What is needed is a word-for-word copy of every record below, minus the pictures.
- - - - - - -
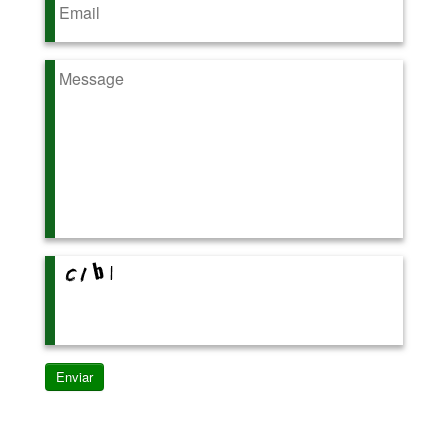
Enviar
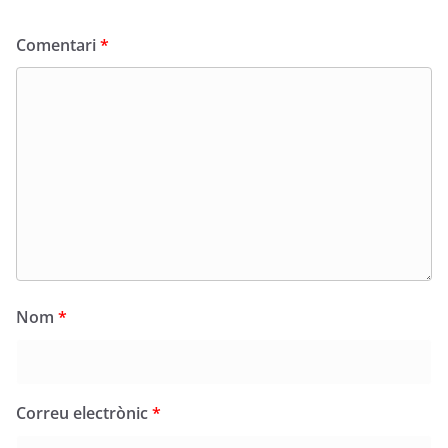
Comentari
*
Nom
*
Correu electrònic
*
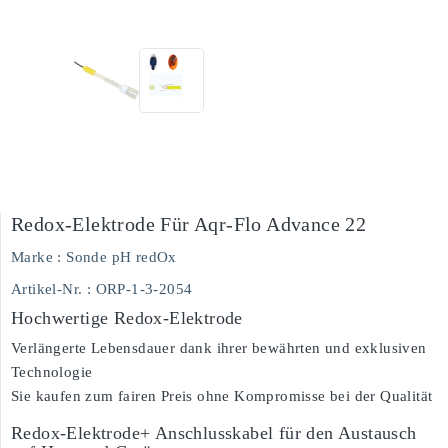
Redox-Elektrode Für Aqr-Flo Advance 22
Marke :
Sonde pH redOx
Artikel-Nr.
: ORP-1-3-2054
Hochwertige Redox-Elektrode
Verlängerte Lebensdauer dank ihrer bewährten und exklusiven
Technologie
Sie kaufen zum fairen Preis ohne Kompromisse bei der Qualität
Redox-Elektrode+ Anschlusskabel für den Austausch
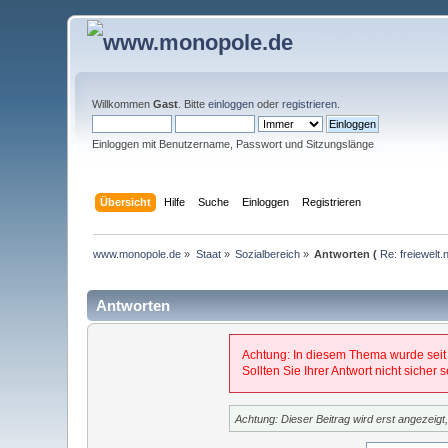
Willkommen
Gast
. Bitte
einloggen
oder
registrieren
.
Einloggen mit Benutzername, Passwort und Sitzungslänge
Übersicht
Hilfe
Suche
Einloggen
Registrieren
www.monopole.de
»
Staat
»
Sozialbereich
»
Antworten (
Re: freiewelt.
Antworten
Achtung: In diesem Thema wurde seit
Sollten Sie Ihrer Antwort nicht sicher
Achtung: Dieser Beitrag wird erst angezeig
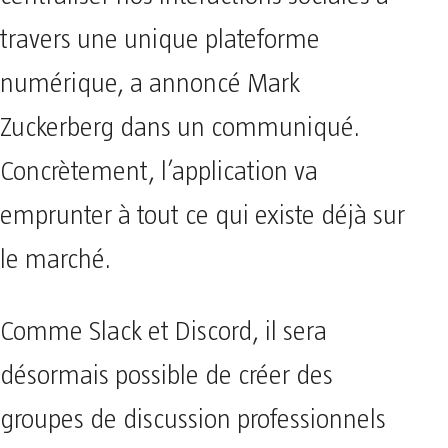
travers une unique plateforme
numérique, a annoncé Mark
Zuckerberg dans un communiqué.
Concrètement, l’application va
emprunter à tout ce qui existe déjà sur
le marché.
Comme Slack et Discord, il sera
désormais possible de créer des
groupes de discussion professionnels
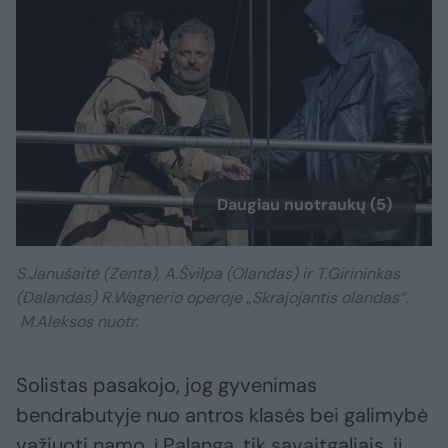
Daugiau nuotraukų (5)
S.Janušaitė (Zenta), A.Švilpa (Olandas) ir T.Girininkas
(Dalandas) R.Wagnerio operoje „Skrajojantis olandas“.
M.Aleksos nuotr.
Solistas pasakojo, jog gyvenimas
bendrabutyje nuo antros klasės bei galimybė
važiuoti namo, į Palangą, tik savaitgaliais, jį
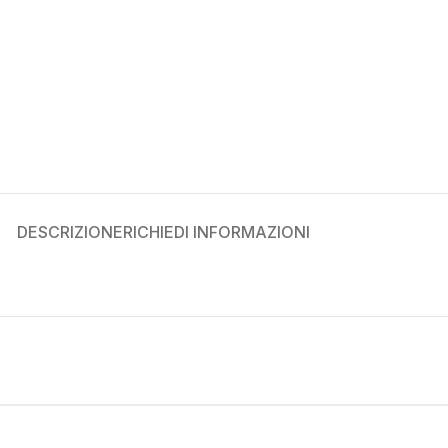
DESCRIZIONE
RICHIEDI INFORMAZIONI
- - - - - - -
Answer to the exercise:
Enviar
Comentari
*
Nom
*
Correu electrònic
*
Redox-Elektrode Für Aqr-Flo Advance 22
Marke :
Sonde pH redOx
Artikel-Nr.
: ORP-1-3-2054
Hochwertige Redox-Elektrode
Verlängerte Lebensdauer dank ihrer bewährten und exklusiven
Technologie
Sie kaufen zum fairen Preis ohne Kompromisse bei der Qualität
Redox-Elektrode+ Anschlusskabel für den Austausch
Willkommen
Gast
. Bitte
einloggen
oder
registrieren
.
Einloggen mit Benutzername, Passwort und Sitzungslänge
Übersicht
Hilfe
Suche
Einloggen
Registrieren
www.monopole.de
»
Staat
»
Sozialbereich
»
Antworten (
Re: freiewelt.
Antworten
Achtung: In diesem Thema wurde seit
Sollten Sie Ihrer Antwort nicht sicher
Achtung: Dieser Beitrag wird erst angezeig
travers une unique plateforme
numérique, a annoncé Mark
Zuckerberg dans un communiqué.
Concrètement, l’application va
emprunter à tout ce qui existe déjà sur
le marché.
Comme Slack et Discord, il sera
désormais possible de créer des
groupes de discussion professionnels
Daugiau nuotraukų (5)
S.Janušaitė (Zenta), A.Švilpa (Olandas) ir T.Girininkas
(Dalandas) R.Wagnerio operoje „Skrajojantis olandas“.
M.Aleksos nuotr.
Solistas pasakojo, jog gyvenimas
bendrabutyje nuo antros klasės bei galimybė
važiuoti namo, į Palangą, tik savaitgaliais, jį
DESCRIZIONE
RICHIEDI INFORMAZIONI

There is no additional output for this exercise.